The right to the city
So how do you square the circle between the rights of residents and the wider public interest when it comes to the use of land for slums of “higher end” uses? It’s not easy but here are a few propositions. Firstly, the “public interest” case needs to be carefully scrutinised: what interests are defining “the public interest” and what do they stand to gain from it? Private gain from which the original residents are excluded should not be equated with the public interest.
We need to look beyond a utilitarian view of the public interest, a totting up of costs and benefits.
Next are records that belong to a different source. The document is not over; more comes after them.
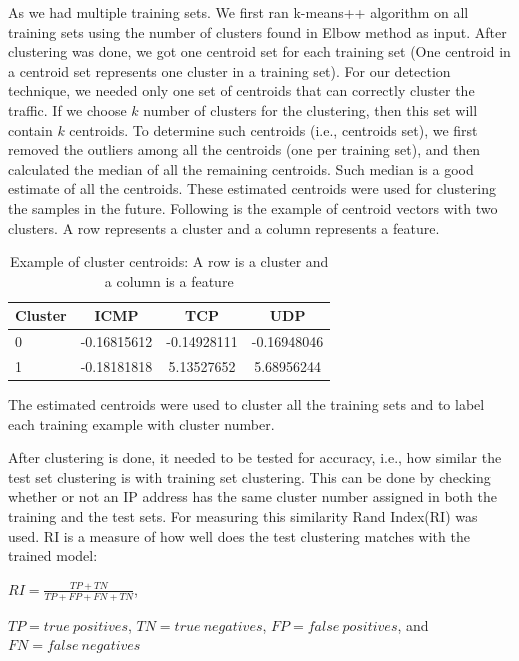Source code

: \documentclass[12pt,oneside,a4paper]{article}
\begin{document}
As we had multiple training sets. We first ran k-means++ algorithm on all training sets using the number of clusters found in Elbow method as input. After clustering was done, we got one centroid set for each training set (One centroid in a centroid set represents one cluster in a training set). For our detection technique, we needed only one set of centroids that can correctly cluster the traffic. If we choose $k$ number of clusters for the clustering, then this set will contain $k$ centroids. To determine such centroids (i.e., centroids set), we first removed the outliers among all the centroids (one per training set), and then calculated the median of all the remaining centroids. Such median is a good estimate of all the centroids. These estimated centroids were used for clustering the samples in the future. Following is the example of centroid vectors with two clusters. A row represents a cluster and a column represents a feature.

\begin{table}[H]
\centering
  \begin{tabular}{ l | c  c  c }
    Cluster      & ICMP  & TCP  & UDP \\
    \hline
    0         &{-0.16815612}       &{-0.14928111}    &{-0.16948046} \\
    1         &{-0.18181818}       &{5.13527652}     &{5.68956244} \\
  \end{tabular}
\caption{Example of cluster centroids: A row is a cluster and a column is a feature} \label{table:centroids-example}
\end{table}

The estimated centroids were used to cluster all the training sets and to label each training example with cluster number.

After clustering is done, it needed to be tested for accuracy, i.e., how similar the test set clustering is with training set clustering. This can be done by checking whether or not an IP address has the same cluster number assigned in both the training and the test sets. For measuring this similarity Rand Index(RI)\cite{ri-index} was used. RI is a measure of how well does the test clustering matches with the trained model:

\hspace{4cm} $RI={\frac {TP+TN}{TP+FP+FN+TN}}$,

$TP= true\ positives$, $TN=true\ negatives$, $FP= false\ positives$, and $FN= false\ negatives$
\end{document}
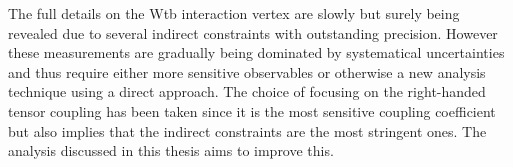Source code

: The full details on the Wtb interaction vertex are slowly but surely being revealed due to several indirect constraints with outstanding precision. However these measurements are gradually being dominated by systematical uncertainties and thus require either more sensitive observables or otherwise a new analysis technique using a direct approach. 
The choice of focusing on the right-handed tensor coupling has been taken since it is the most sensitive coupling coefficient but also implies that the indirect constraints are the most stringent ones.
The analysis discussed in this thesis aims to improve this.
Instead the discussion needs to recognise what has come to be known as “the right to the city”. This means amongst other things that the poor and landless have a right to be in the city and to have access to the facilities and advantages that cities can offer. Any relocation needs to be negotiated and equitable, even where those people do not have formal title to land, as is often the case in rapidly urbanising societies.
Furthermore, I would endorse the points that Porter made. Beware a planning process that treats citizens as if they were invisible. She wrote of “the ethos that the poor, homeless and marginalised are simply objects to be removed.” In contrast she argues that planners should see such people as “citizens who matter. They deserve respect for their homes, livelihoods and wellbeing, and to be treated with dignity and care.”